War came without warning to the village of Khodor in Lebanon's Bekaa Valley. Israel's fight with the Iran-backed group Hezbollah, long designated a terrorist organization by Israel and the U.S., has been focused for weeks in southern Beirut and further south, near the Lebanon-Israel border, where the Israel Defense Forces have ordered tens of thousands of people to evacuate.
One of the deadliest Israeli strikes to date came Thursday evening, when missiles slammed into buildings in central Beirut. Lebanon's caretaker Prime Minister Najib Mikati said 22 civilians were killed and wounded another 139. The Reuters news agency quoted Lebanese security officials as saying the Israeli strike had targeted senior Hezbollah official Wafiq Safa, who survived.
About 20 miles to the east of Beirut, there have been no IDF evacuation orders in Khodor. But there have been airstrikes. Mourners gathered and wept for five people killed in one of them Wednesday. A much-loved schoolteacher and his grandson were among those killed. So was Ahmed Awdeh's father — crushed to death under rubble.
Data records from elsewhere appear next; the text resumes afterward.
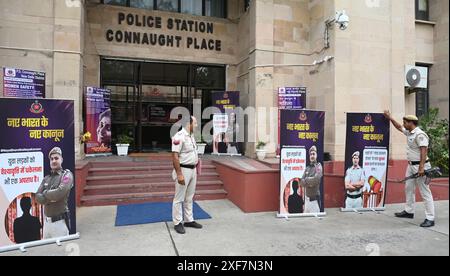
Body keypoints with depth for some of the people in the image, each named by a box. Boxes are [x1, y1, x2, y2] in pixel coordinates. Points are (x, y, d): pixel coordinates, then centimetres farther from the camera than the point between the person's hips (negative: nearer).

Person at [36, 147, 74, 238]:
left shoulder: (67, 175, -6)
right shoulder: (46, 178, 14)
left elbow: (59, 193, -19)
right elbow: (38, 197, 6)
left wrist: (45, 193, -2)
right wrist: (50, 198, -12)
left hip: (60, 221, -6)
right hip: (47, 221, 6)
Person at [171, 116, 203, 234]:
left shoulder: (191, 136, 10)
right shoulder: (179, 136, -18)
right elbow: (175, 156, -22)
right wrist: (179, 174, -24)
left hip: (193, 170, 9)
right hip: (183, 170, -9)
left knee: (189, 198, 17)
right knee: (179, 198, 3)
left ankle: (189, 220, 29)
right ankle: (177, 223, 15)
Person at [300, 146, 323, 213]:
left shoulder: (318, 166, -6)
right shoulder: (307, 168, 11)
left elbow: (316, 179, -22)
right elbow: (302, 182, 4)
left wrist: (306, 179, -8)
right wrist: (310, 182, -13)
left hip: (315, 199, -6)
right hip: (307, 198, 6)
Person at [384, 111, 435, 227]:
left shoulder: (419, 134, -18)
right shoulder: (409, 132, 10)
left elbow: (424, 151, -24)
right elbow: (399, 127, 30)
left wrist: (421, 168, -29)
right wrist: (390, 117, 32)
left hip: (420, 166, -10)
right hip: (411, 165, 10)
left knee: (425, 192, -6)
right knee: (409, 188, 17)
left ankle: (430, 219, -2)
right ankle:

Awdeh's memories of the man he adored have been reduced to a treasured photo album.
"My dad was a farmer," the traumatized boy (how old?)said. "He was kind and loved by all."
For most of the past year, since Hezbollah's Hamas allies in the Gaza Strip sparked the ongoing war there with their Oct. 7, 2023 terrorist attack, the people of Khodor had rarely found themselves in Israel's firing line.
Since the escalation of Israel's parallel war with Hezbollah about two weeks ago, however, the tiny village has been hit repeatedly by Israeli airstrikes. Israel ramped up its fight against Hezbollah, a powerful, well-armed Iranian proxy group deeply embedded in Lebanon's politics, in response to it launching more than 10,000 rockets at Israel in support of Hamas over the last year.
Israeli Prime Minister Benjamin Netanyahu has said the objective is to drive Hezbollah fighters and weapons back far enough from Israel's northern border to stop the hail of rocket fire, to enable tens of thousands of Israelis to return to their deserted homes in the region. The Israeli threatened this week to inflict upon Lebanon "a long war that will lead to destruction and suffering like we see in Gaza" if the Lebanese people do not reject Hezbollah.
The IDF said cross-border ground operations launched at the end of September in southern Lebanon would be "limited, localized, and targeted ground raids based on precise intelligence."
Lebanese officials say Israel has killed 2,141 people with its operations in the country since they began just over a year ago — about half of them since the assault escalated dramatically at the end of September, and at least 22 in strikes on Wednesday alone. More than 10,000 others have been wounded, according to the country's health ministry.